• [Instructions to follow]: The listing below should be printed exactly, every line of it. Skip the pictures.
---------- Material provided
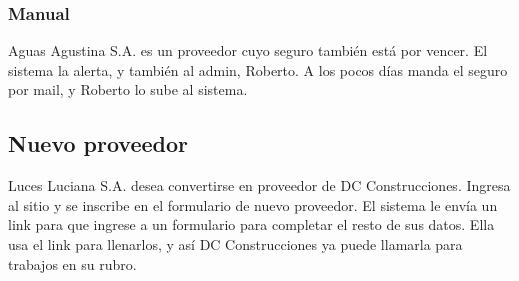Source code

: \subsubsection{Manual}
Aguas Agustina S.A. es un proveedor cuyo seguro también está por vencer. El sistema la alerta, y también al admin, Roberto. A los pocos días manda el seguro por mail, y Roberto lo sube al sistema.

\subsection{Nuevo proveedor}
Luces Luciana S.A. desea convertirse en proveedor de DC Construcciones. Ingresa al sitio y se inscribe en el formulario de nuevo proveedor. El sistema le envía un link para que ingrese a un formulario para completar el resto de sus datos. Ella usa el link para llenarlos, y así DC Construcciones ya puede llamarla para trabajos en su rubro.
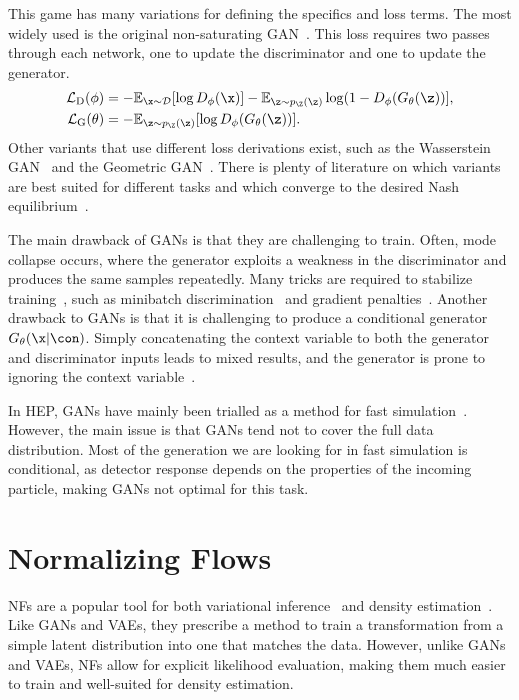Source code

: This game has many variations for defining the specifics and loss terms.
The most widely used is the original non-saturating GAN~\cite{GenerativeAdversarialNetworks}.
This loss requires two passes through each network, one to update the discriminator and one to update the generator.
\begin{align}
    \mathcal{L}_{\text{D}}(\phi)   & = -\mathbb{E}_{\x \sim \mathcal{D}}[\log D_{\phi}(\x)] - \mathbb{E}_{\z \sim p_\Z(\z)}\log(1 - D_{\phi}(G_{\theta}(\z))], \\
    \mathcal{L}_{\text{G}}(\theta) & = -\mathbb{E}_{\z \sim p_\Z(\z)}[\log D_{\phi}(G_{\theta}(\z))].
\end{align}
Other variants that use different loss derivations exist, such as the Wasserstein GAN~\cite{WGAN1} and the Geometric GAN~\cite{GeometricGAN}.
There is plenty of literature on which variants are best suited for different tasks and which converge to the desired Nash equilibrium~\cite{WhichTrainingMethods}.

The main drawback of GANs is that they are challenging to train.
Often, mode collapse occurs, where the generator exploits a weakness in the discriminator and produces the same samples repeatedly.
Many tricks are required to stabilize training~\cite{WhichTrainingMethods}, such as minibatch discrimination~\cite{ProGAN} and gradient penalties~\cite{WGAN}.
Another drawback to GANs is that it is challenging to produce a conditional generator $G_\theta(\x|\con)$.
Simply concatenating the context variable to both the generator and discriminator inputs leads to mixed results, and the generator is prone to ignoring the context variable~\cite{cGAN}.

In HEP, GANs have mainly been trialled as a method for fast simulation~\cite{MPGAN, GAPT, CaloGAN, EPICGAN}.
However, the main issue is that GANs tend not to cover the full data distribution.
Most of the generation we are looking for in fast simulation is conditional, as detector response depends on the properties of the incoming particle, making GANs not optimal for this task.

\section{Normalizing Flows}
\label{sec:flows}

NFs are a popular tool for both variational inference~\cite{VariationalInferenceNormalizing, NormalizingFlowsProbabilistic}
and density estimation~\cite{NICENonlinearIndependent}.
Like GANs and VAEs, they prescribe a method to train a transformation from a simple latent distribution into one that matches the data.
However, unlike GANs and VAEs, NFs allow for explicit likelihood evaluation, making them much easier to train and well-suited for density estimation.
--------------------
• [Reply to the task]:
Source code

: \subsubsection{Manual}
Aguas Agustina S.A. es un proveedor cuyo seguro también está por vencer. El sistema la alerta, y también al admin, Roberto. A los pocos días manda el seguro por mail, y Roberto lo sube al sistema.

\subsection{Nuevo proveedor}
Luces Luciana S.A. desea convertirse en proveedor de DC Construcciones. Ingresa al sitio y se inscribe en el formulario de nuevo proveedor. El sistema le envía un link para que ingrese a un formulario para completar el resto de sus datos. Ella usa el link para llenarlos, y así DC Construcciones ya puede llamarla para trabajos en su rubro.
Source code

: This game has many variations for defining the specifics and loss terms.
The most widely used is the original non-saturating GAN~\cite{GenerativeAdversarialNetworks}.
This loss requires two passes through each network, one to update the discriminator and one to update the generator.
\begin{align}
    \mathcal{L}_{\text{D}}(\phi)   & = -\mathbb{E}_{\x \sim \mathcal{D}}[\log D_{\phi}(\x)] - \mathbb{E}_{\z \sim p_\Z(\z)}\log(1 - D_{\phi}(G_{\theta}(\z))], \\
    \mathcal{L}_{\text{G}}(\theta) & = -\mathbb{E}_{\z \sim p_\Z(\z)}[\log D_{\phi}(G_{\theta}(\z))].
\end{align}
Other variants that use different loss derivations exist, such as the Wasserstein GAN~\cite{WGAN1} and the Geometric GAN~\cite{GeometricGAN}.
There is plenty of literature on which variants are best suited for different tasks and which converge to the desired Nash equilibrium~\cite{WhichTrainingMethods}.

The main drawback of GANs is that they are challenging to train.
Often, mode collapse occurs, where the generator exploits a weakness in the discriminator and produces the same samples repeatedly.
Many tricks are required to stabilize training~\cite{WhichTrainingMethods}, such as minibatch discrimination~\cite{ProGAN} and gradient penalties~\cite{WGAN}.
Another drawback to GANs is that it is challenging to produce a conditional generator $G_\theta(\x|\con)$.
Simply concatenating the context variable to both the generator and discriminator inputs leads to mixed results, and the generator is prone to ignoring the context variable~\cite{cGAN}.

In HEP, GANs have mainly been trialled as a method for fast simulation~\cite{MPGAN, GAPT, CaloGAN, EPICGAN}.
However, the main issue is that GANs tend not to cover the full data distribution.
Most of the generation we are looking for in fast simulation is conditional, as detector response depends on the properties of the incoming particle, making GANs not optimal for this task.

\section{Normalizing Flows}
\label{sec:flows}

NFs are a popular tool for both variational inference~\cite{VariationalInferenceNormalizing, NormalizingFlowsProbabilistic}
and density estimation~\cite{NICENonlinearIndependent}.
Like GANs and VAEs, they prescribe a method to train a transformation from a simple latent distribution into one that matches the data.
However, unlike GANs and VAEs, NFs allow for explicit likelihood evaluation, making them much easier to train and well-suited for density estimation.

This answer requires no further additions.